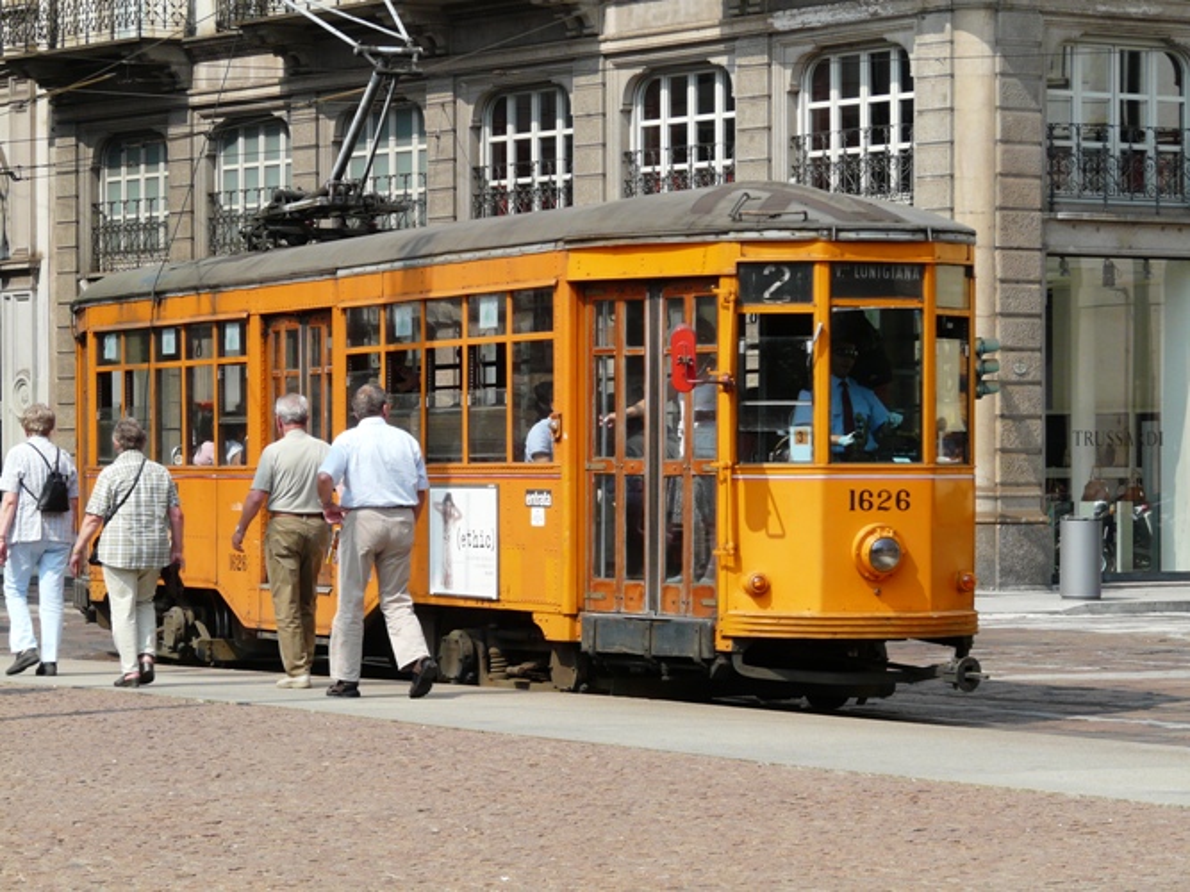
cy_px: 446
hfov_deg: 15.3
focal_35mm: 129
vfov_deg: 11.5
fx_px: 4434
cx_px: 595
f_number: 5.6
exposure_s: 1/320
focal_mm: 21.1
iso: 100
**********
THE TASK - Your answer should reproduce every line of the data verbatim and include no images.

WORKED SOLUTION -
cy_px: 446
hfov_deg: 15.3
focal_35mm: 129
vfov_deg: 11.5
fx_px: 4434
cx_px: 595
f_number: 5.6
exposure_s: 1/320
focal_mm: 21.1
iso: 100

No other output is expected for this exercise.